Copy the text of every item below line for line, without changing anything, and leave out the pictures.

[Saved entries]
+-------+
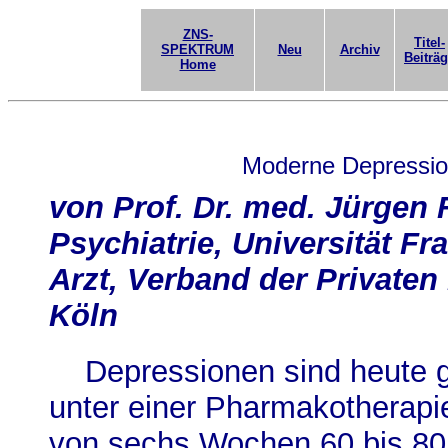
ZNS-
Titel-
SPEKTRUM
Neu
Archiv
Beiträ
Home
Moderne Depressi
von Prof. Dr. med. Jürgen 
Psychiatrie, Universität Fr
Arzt, Verband der Private
Köln
Depressionen sind heute g
unter einer Pharmakotherapi
von sechs Wochen 60 bis 80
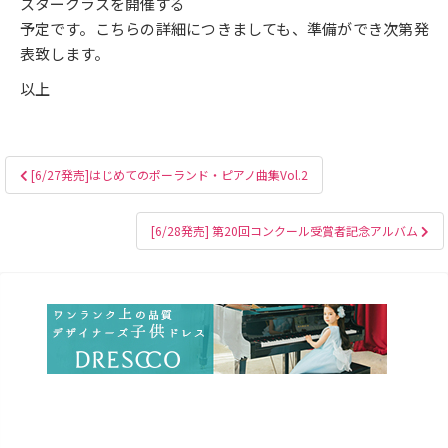
スタークラスを開催する
予定です。こちらの詳細につきましても、準備ができ次第発
表致します。
以上
投
[6/27発売]はじめてのポーランド・ピアノ曲集Vol.2
稿
ナ
[6/28発売] 第20回コンクール受賞者記念アルバム
ビ
ゲ
ー
シ
ョ
ン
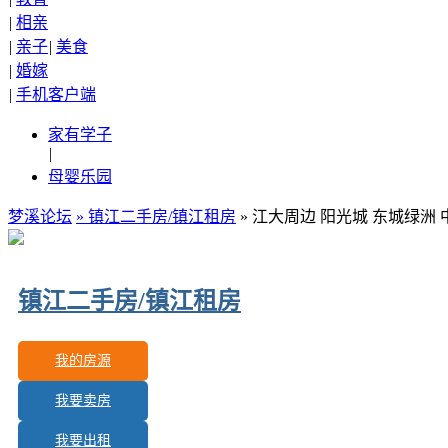
|
相亲
|
亲子
|
美食
|
婚嫁
|
手机客户端
家有学子
|
母婴乐园
梦溪论坛
»
镇江二手房/镇江租房
» 江大周边 阳光城 东城绿洲
镇江二手房/镇江租房
我的房源
我要卖房
更新房源：
443
我要出租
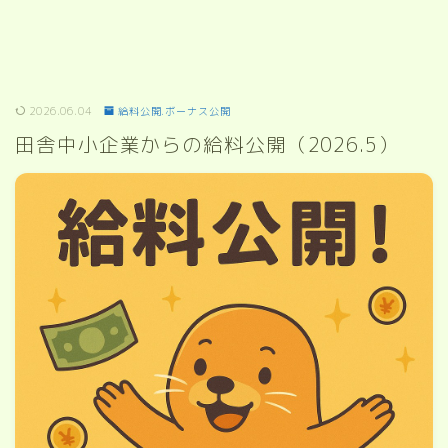
2026.06.04
給料公開.ボーナス公開
田舎中小企業からの給料公開（2026.5）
+-------+
Reply:
ZNS-
Titel-
SPEKTRUM
Neu
Archiv
Beiträ
Home
Moderne Depressi
von Prof. Dr. med. Jürgen 
Psychiatrie, Universität Fr
Arzt, Verband der Private
Köln
Depressionen sind heute g
unter einer Pharmakotherapi
von sechs Wochen 60 bis 80
スタークラスを開催する
予定です。こちらの詳細につきましても、準備ができ次第発
表致します。
以上
投
[6/27発売]はじめてのポーランド・ピアノ曲集Vol.2
稿
ナ
[6/28発売] 第20回コンクール受賞者記念アルバム
ビ
ゲ
ー
シ
ョ
ン
|
相亲
|
亲子
|
美食
|
婚嫁
|
手机客户端
家有学子
|
母婴乐园
梦溪论坛
»
镇江二手房/镇江租房
» 江大周边 阳光城 东城绿洲
镇江二手房/镇江租房
我的房源
我要卖房
更新房源：
443
我要出租
2026.06.04
給料公開.ボーナス公開
田舎中小企業からの給料公開（2026.5）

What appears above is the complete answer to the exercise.